What rhythms, routines, habits make up your day?

Do you see them shaping you to love something/someone?

Are you able to cause something/someone around you to flourish?

We Found Our Name

Want your love for something, someone to grow? Get around somebody who loves. Go ahead, get addicted. You and I are already “shooting up” on numerous addictive behaviors. We’re wired to crave, but you already know this. You already know we’re driven by passions. Maybe even some of them are passions for good things. No doubt, we turn some of those passions for good things into ultimate things. Things we can’t live without. Something close to worship. Something close to idols. Idols because they dilute or replace supreme loves.

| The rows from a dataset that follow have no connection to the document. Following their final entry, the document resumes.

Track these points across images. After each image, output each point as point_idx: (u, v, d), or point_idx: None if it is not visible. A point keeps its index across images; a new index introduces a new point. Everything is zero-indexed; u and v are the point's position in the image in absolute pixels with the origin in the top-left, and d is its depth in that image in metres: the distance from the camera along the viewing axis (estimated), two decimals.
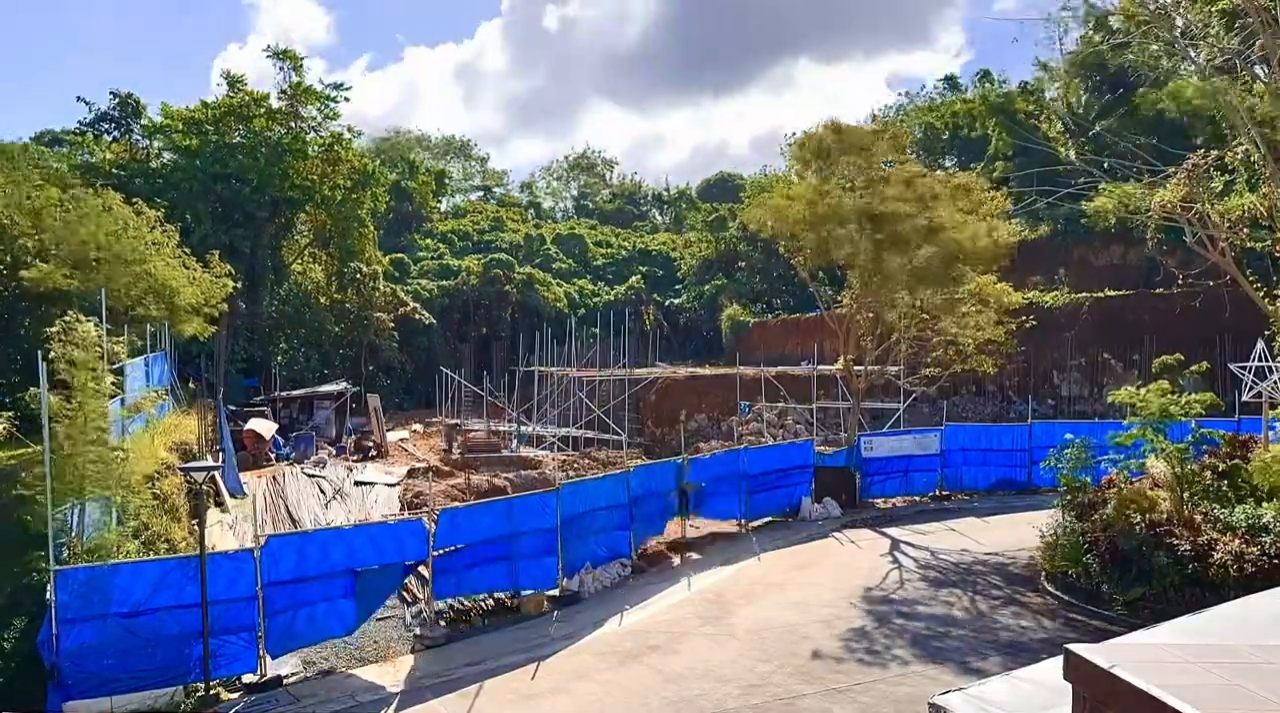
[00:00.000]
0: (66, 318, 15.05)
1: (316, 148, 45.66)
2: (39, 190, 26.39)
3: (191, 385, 32.82)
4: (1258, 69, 19.19)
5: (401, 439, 38.75)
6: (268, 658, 13.96)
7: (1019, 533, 21.79)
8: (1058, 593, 17.44)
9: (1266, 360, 24.16)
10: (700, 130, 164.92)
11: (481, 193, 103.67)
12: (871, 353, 30.05)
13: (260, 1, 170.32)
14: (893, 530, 23.70)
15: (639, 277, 69.18)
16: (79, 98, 45.68)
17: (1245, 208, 19.22)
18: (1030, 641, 14.95)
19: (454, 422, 38.49)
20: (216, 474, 22.27)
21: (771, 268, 59.29)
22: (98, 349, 14.96)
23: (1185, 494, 16.72)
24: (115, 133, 44.39)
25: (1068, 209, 40.16)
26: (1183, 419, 17.54)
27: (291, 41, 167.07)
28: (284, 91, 44.80)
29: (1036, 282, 43.05)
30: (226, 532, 20.77)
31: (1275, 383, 22.63)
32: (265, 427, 31.98)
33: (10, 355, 24.03)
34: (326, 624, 14.52)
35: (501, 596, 17.35)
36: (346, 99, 46.26)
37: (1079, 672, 3.12)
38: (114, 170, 39.49)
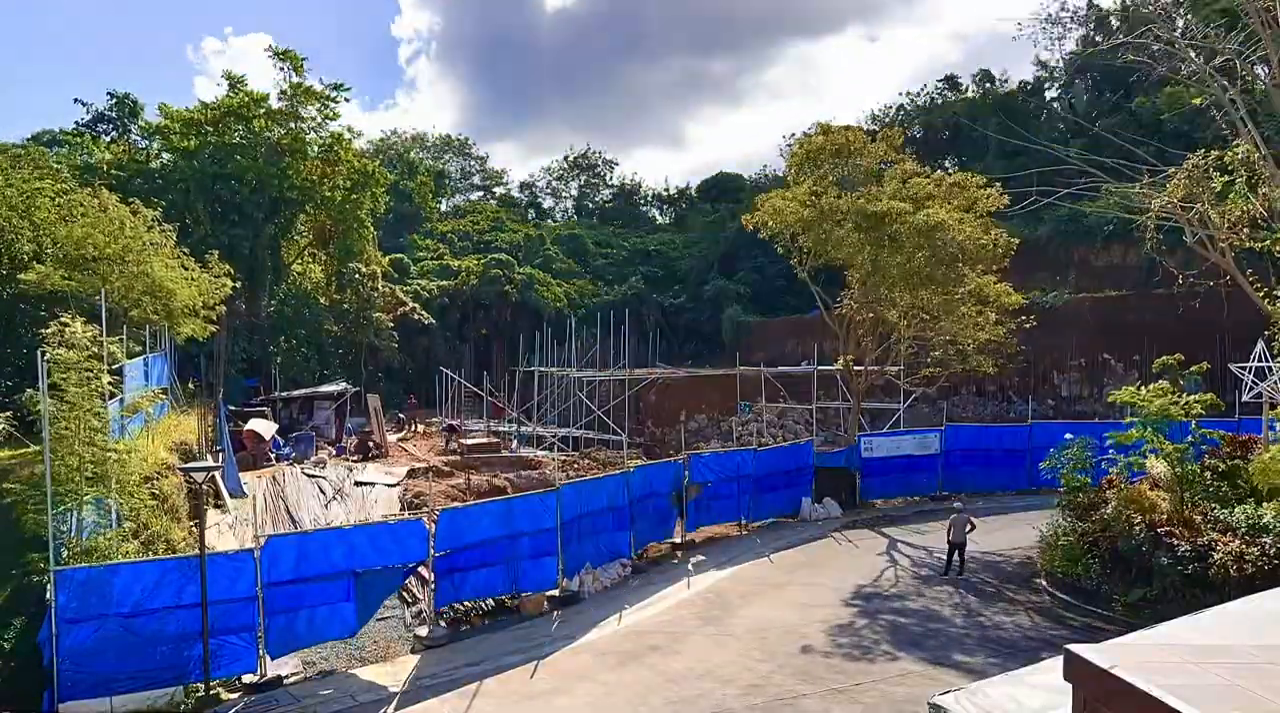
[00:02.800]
0: (62, 319, 15.00)
1: (316, 148, 45.64)
2: (37, 191, 26.37)
3: (191, 386, 32.79)
4: (1258, 69, 19.17)
5: (401, 439, 38.72)
6: (268, 658, 13.95)
7: (1019, 533, 21.81)
8: (1057, 593, 17.44)
9: (1266, 360, 24.13)
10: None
11: (481, 193, 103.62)
12: (871, 353, 30.05)
13: None
14: (892, 531, 23.71)
15: (639, 277, 69.14)
16: (76, 99, 45.79)
17: (1244, 209, 19.20)
18: (1029, 641, 14.95)
19: (454, 422, 38.35)
20: (216, 474, 22.26)
21: (771, 268, 59.28)
22: (93, 350, 14.91)
23: (1185, 494, 16.71)
24: (113, 133, 44.36)
25: (1068, 209, 40.18)
26: (1183, 419, 17.53)
27: None
28: (284, 92, 44.78)
29: (1037, 282, 43.05)
30: (226, 532, 20.74)
31: (1275, 383, 22.60)
32: (265, 427, 31.93)
33: (10, 356, 24.05)
34: (327, 626, 14.51)
35: (501, 596, 17.35)
36: (346, 99, 46.30)
37: (1079, 672, 3.11)
38: (113, 171, 39.47)
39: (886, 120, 64.99)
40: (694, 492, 22.49)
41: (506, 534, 16.98)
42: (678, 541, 22.33)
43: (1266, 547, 14.53)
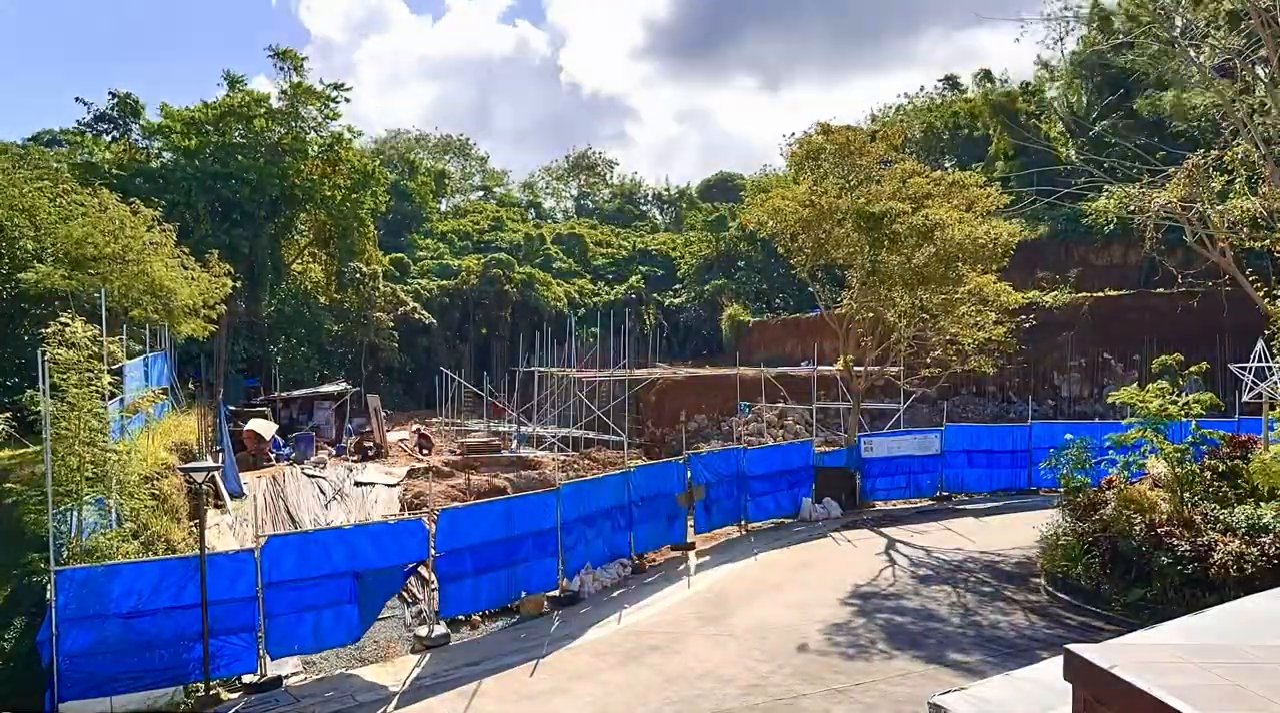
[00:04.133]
0: (62, 319, 15.01)
1: (317, 148, 45.65)
2: (37, 190, 26.37)
3: (191, 386, 32.80)
4: (1259, 69, 19.17)
5: (401, 439, 38.73)
6: (268, 658, 13.94)
7: (1019, 533, 21.80)
8: (1058, 593, 17.43)
9: (1266, 360, 24.14)
10: None
11: (481, 193, 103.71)
12: (871, 353, 30.02)
13: None
14: (893, 531, 23.70)
15: (639, 277, 69.22)
16: (78, 98, 45.69)
17: (1244, 209, 19.20)
18: (1030, 641, 14.95)
19: (422, 428, 37.62)
20: (216, 474, 22.26)
21: (771, 268, 59.34)
22: (93, 350, 14.91)
23: (1185, 494, 16.71)
24: (114, 133, 44.37)
25: (1068, 209, 40.21)
26: (1183, 419, 17.53)
27: None
28: (284, 92, 44.79)
29: (1037, 282, 43.07)
30: (226, 532, 20.76)
31: (1275, 383, 22.60)
32: (265, 427, 31.93)
33: (10, 356, 24.06)
34: (330, 630, 14.46)
35: (501, 597, 17.32)
36: (347, 99, 46.25)
37: (1079, 672, 3.11)
38: (113, 171, 39.47)
39: (887, 120, 65.02)
40: (699, 493, 22.49)
41: (507, 534, 16.97)
42: (678, 541, 22.31)
43: (1266, 547, 14.53)
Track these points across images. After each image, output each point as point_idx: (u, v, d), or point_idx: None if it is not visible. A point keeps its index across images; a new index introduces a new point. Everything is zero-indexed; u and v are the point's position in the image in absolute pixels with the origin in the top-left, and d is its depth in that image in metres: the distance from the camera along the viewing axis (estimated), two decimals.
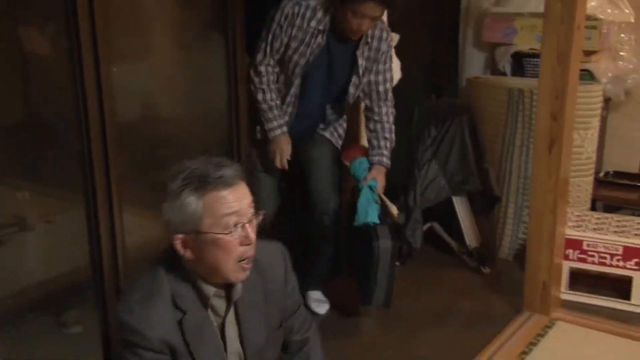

So, how do we cut through the daily frenzy of many voices demanding our love? How do we keep in perspective our better loves? Eternal loves? Eternal loves that start now?

I’m talking about a love for God and a love for His Word. Ever hear God speak to that deep part of your soul, your name? Ever read scripture and somehow find your name? Find your identity? A name like “beloved?”

I cherish the picture of my twin grandsons, Braden and Colin, picking up volumes of C. H. Spurgeon’s Treasury of David I had on my coffee table, intently searching through the pages for their name. All they needed to flame their passions, to give out a whoop of joy, was to find a “B” or a “C.”

I’d like to think they found something to love because of my love for C. H. Spurgeon’s love for God’s Word. After all, he wrote three substantial volumes of commentary on one book of the Bible, Psalms. Braden and Colin got around something I love because I got around someone who loves. We found our name.

Maybe we could get addicted to finding, reading, listening for our name. Maybe we should get around those who love the things we want to love forever. I have an example. My pastors. When they have prayed with me, they always sneak in a request that God would grow my love for Him and His Word. They extend it to include my family. They ask God to direct our supreme love toward Him and His Word. My wife. My daughter and sons. My grandchildren.

The prayers of my pastors, elders, and friends, on my behalf, mostly unheard by me, stealthily shape my loves.

Inside the volumes Braden and Colin were probing are some words written by Asaph, author of a few Psalms. They are words from a love song (Psalms 73:25) expressed to the One who knew his name:

“Whom have I in heaven but you?

And earth has nothing I desire besides you.”

Asaph, or rather the God who wooed him, makes me want to load these words in a needle and shoot them in my veins so I gain proper perspective on my loves! Join me for this addiction, for in them we find our name.